‏ Genesis 4:7

7Is er niet, indien gij weldoet, verhoging? en zo gij niet weldoet, de zonde ligt aan de deur. Zijn begeerte is toch tot u, en gij zult over hem heersen.
 verhoging? Dat is, zult gij niet [als de eerstgeborene] verheven en verhoogd blijven boven uw broeder? Anders, zult gij uw hoofd of aangezicht niet vrijelijk opsteken, inplaats dat het nu nedergeslagen of zo ontvallen is?

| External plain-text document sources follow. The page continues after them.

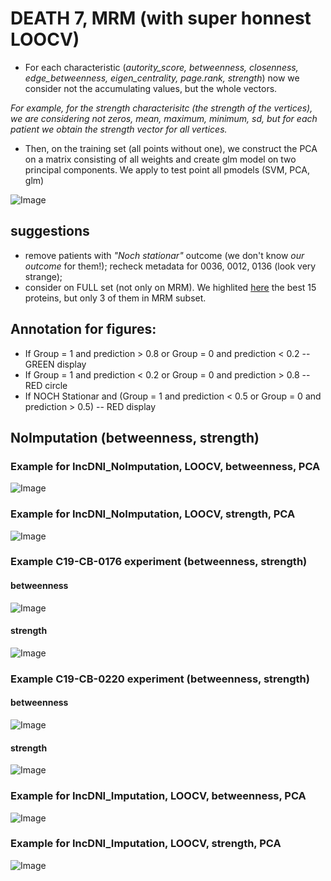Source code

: # DEATH 7, MRM (with super honnest LOOCV)

* For each characteristic (_autority_score, betweenness, closenness, edge_betweenness, eigen_centrality, page.rank, strength_) now we consider not the accumulating values, but the whole vectors.

_For example, for the strength characterisitc  (the strength of the vertices), we are considering not zeros, mean, maximum, minimum, sd, but for each patient we obtain the strength vector for all vertices._
* Then, on the training set (all points without one), we construct the PCA on a matrix consisting of all weights and create glm model on two principal components.
We apply to test point all pmodels (SVM, PCA, glm)

![Image](/docs/Aucs_pca.png)

## suggestions
* remove patients with _"Noch stationar"_ outcome (we don't know _our outcome_ for them!); recheck metadata for 0036, 0012, 0136 (look very strange);
* consider on FULL set (not only on MRM). We highlited [here](https://tatiananazarenko.github.io/Parenclitic_Classification/DEATH7.html) the best 15 proteins, but only 3 of them in MRM subset.

## Annotation for figures:
* If Group = 1 and prediction > 0.8 or Group = 0 and prediction < 0.2 -- GREEN display
* If Group = 1 and prediction < 0.2 or Group = 0 and prediction > 0.8 -- RED circle
* If NOCH Stationar and (Group = 1 and prediction < 0.5 or Group = 0 and prediction > 0.5) -- RED display

## NoImputation (betweenness, strength)

### Example for IncDNI_NoImputation, LOOCV, betweenness, PCA
![Image](/docs/IncDNI_NoImputation_LOOCV_betweenness_full.png)

### Example for IncDNI_NoImputation, LOOCV, strength, PCA
![Image](/docs/IncDNI_NoImputation_LOOCV_strength_full.png)

### Example C19-CB-0176 experiment (betweenness, strength)
#### betweenness
![Image](/docs/EXAMPLE_IncDNI_NoImputation_LOOCV_betweenness_C19-CB-0176_full.png)
#### strength
![Image](/docs/EXAMPLE_IncDNI_NoImputation_LOOCV_strength_C19-CB-0176_full.png)

### Example C19-CB-0220 experiment (betweenness, strength)
#### betweenness
![Image](/docs/EXAMPLE_IncDNI_NoImputation_LOOCV_betweenness_C19-CB-0220_full.png)
#### strength
![Image](/docs/EXAMPLE_IncDNI_NoImputation_LOOCV_strength_C19-CB-0220_full.png)

### Example for IncDNI_Imputation, LOOCV, betweenness, PCA
![Image](/docs/IncDNI_Imputation_LOOCV_betweenness_full.png)

### Example for IncDNI_Imputation, LOOCV, strength, PCA
![Image](/docs/IncDNI_Imputation_LOOCV_strength_full.png)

Sommigen hebben: Aanneming, aangenaamheid, of vergeving, overeenkomstig de verscheidene betekenissen des Hebr. woords.
,
 de zonde Dat is, de straf der zonde, alzo onder Gen 19:15; Lev 5:1; Num 18:1. Zie onder de aantekening op vs.13.
,
 ligt aan Dat is, is zeer nabij en als tegenwoordig, zodat aan haar zekere aankomst niet te twijfelen is, verg. Mat 24:33; Jam 5:9.
,
 zijn Dit is te verstaan van Habel, Kaïns broeder; alsof God zeide: Maar wat uw broeder aangaat, gij hebt geen reden om over hem te toornen, dewijl hij tot u genegen en weltevreden is, dat gij [als de eerstgeborene] over hem verheven blijft. Verg. Gen 3:16.